Testo di studio ::
L’energia è stata prodotta dalla fusione di deuterio e trizio, due isotopi presenti in natura. Il deuterio si trova in acqua mentre il trizio si trova in minime parti in atmosfera ma è ricavabile anche dal litio.

Il tokamak, ovvero la camera toroidale con spire magnetiche, è una macchina a forma di ciambella in cui sono stati inseriti gli isotopi dell’idrogeno per l’esperimento. Il JET è in grado di generare plasmi che raggiungono temperature di 150 milioni di gradi Celsius, 10 volte la temperatura al centro del Sole; è il punto di riferimento di ITER, il progetto internazionale per realizzare un reattore a fusione nucleare sperimentale, e dei futuri reattori a fusione.

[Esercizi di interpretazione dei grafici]

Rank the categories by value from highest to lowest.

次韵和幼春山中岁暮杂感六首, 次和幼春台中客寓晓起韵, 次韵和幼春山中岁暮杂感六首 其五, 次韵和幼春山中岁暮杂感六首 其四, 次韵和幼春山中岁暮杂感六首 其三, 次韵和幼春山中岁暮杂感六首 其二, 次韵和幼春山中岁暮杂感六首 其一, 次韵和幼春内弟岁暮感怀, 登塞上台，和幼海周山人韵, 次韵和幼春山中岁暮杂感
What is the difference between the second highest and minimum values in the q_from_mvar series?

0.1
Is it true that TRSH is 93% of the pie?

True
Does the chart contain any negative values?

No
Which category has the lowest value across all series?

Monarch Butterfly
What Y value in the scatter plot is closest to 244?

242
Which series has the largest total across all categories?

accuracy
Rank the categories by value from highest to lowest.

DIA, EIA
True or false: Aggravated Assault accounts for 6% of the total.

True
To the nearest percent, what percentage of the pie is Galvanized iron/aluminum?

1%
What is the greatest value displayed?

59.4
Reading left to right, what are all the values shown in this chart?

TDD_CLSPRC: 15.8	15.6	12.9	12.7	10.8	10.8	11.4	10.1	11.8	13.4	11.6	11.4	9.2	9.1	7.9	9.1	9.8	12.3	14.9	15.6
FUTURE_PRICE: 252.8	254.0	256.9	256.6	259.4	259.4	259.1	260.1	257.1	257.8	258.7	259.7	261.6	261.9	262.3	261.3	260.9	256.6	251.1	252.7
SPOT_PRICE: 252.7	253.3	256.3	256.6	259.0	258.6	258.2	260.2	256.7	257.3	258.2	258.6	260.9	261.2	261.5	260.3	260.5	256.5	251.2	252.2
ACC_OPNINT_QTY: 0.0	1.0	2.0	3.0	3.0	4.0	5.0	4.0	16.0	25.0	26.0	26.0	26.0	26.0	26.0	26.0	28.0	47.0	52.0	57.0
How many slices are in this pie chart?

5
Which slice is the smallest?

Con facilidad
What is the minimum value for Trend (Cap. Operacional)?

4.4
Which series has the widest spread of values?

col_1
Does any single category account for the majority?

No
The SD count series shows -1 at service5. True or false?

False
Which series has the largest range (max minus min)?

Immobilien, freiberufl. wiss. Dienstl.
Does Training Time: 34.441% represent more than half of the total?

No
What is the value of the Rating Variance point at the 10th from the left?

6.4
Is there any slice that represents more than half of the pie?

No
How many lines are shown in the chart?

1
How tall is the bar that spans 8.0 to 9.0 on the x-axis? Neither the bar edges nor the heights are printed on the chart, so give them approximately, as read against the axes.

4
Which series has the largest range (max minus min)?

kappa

Consegne ::
A - Ricopia il passo del testo sulla fusione nucleare che comincia con "Il tokamak, ovvero" e finisce con "reattori a fusione.", rinominando "ciambella" in "anello".
B - Scrivi il seguito del testo sulla fusione nucleare a partire dalla sua ultima frase.

Soluzioni delle consegne ::
A -
Il tokamak, ovvero la camera toroidale con spire magnetiche, è una macchina a forma di anello in cui sono stati inseriti gli isotopi dell’idrogeno per l’esperimento. Il JET è in grado di generare plasmi che raggiungono temperature di 150 milioni di gradi Celsius, 10 volte la temperatura al centro del Sole; è il punto di riferimento di ITER, il progetto internazionale per realizzare un reattore a fusione nucleare sperimentale, e dei futuri reattori a fusione.

B -
Il risultato dell’esperimento

Per comprendere meglio la quantità di energia generata, bisogna considerare che una città come Roma consuma mediamente in un anno circa 150 gigawattora che corrispondono a circa 540.000.000 megajoule. Il dato 59 megajoule corrisponde, quindi, ad un decimilionesimo del consumo annuo di energia prodotta dalla Capitale. Facendo qualche calcolo più esteso con i dati a disposizione possiamo dire che si potrebbero sviluppare 708 megajoule in un solo minuto, 42.480 megajoule in un’ora, mentre in sole 24 ore si potrebbero produrre 1.019.520 megajoule. Con questi calcoli e con questo ritmo, in un anno si potrebbero produrre 372.124.800 megajoule. Tutto questo da un solo impianto, un solo reattore di nuova generazione.

Questo risultato spiana la strada al progetto ITER, la ricerca sulla fusione in corso di realizzazione a Cadarache, nel sud della Francia, sostenuto da sette partner (Cina, Unione Europea, India, Giappone, Corea del Sud, Russia e Stati Uniti d’America), che mira a dimostrare la fattibilità tecnica e scientifica dell’energia da fusione.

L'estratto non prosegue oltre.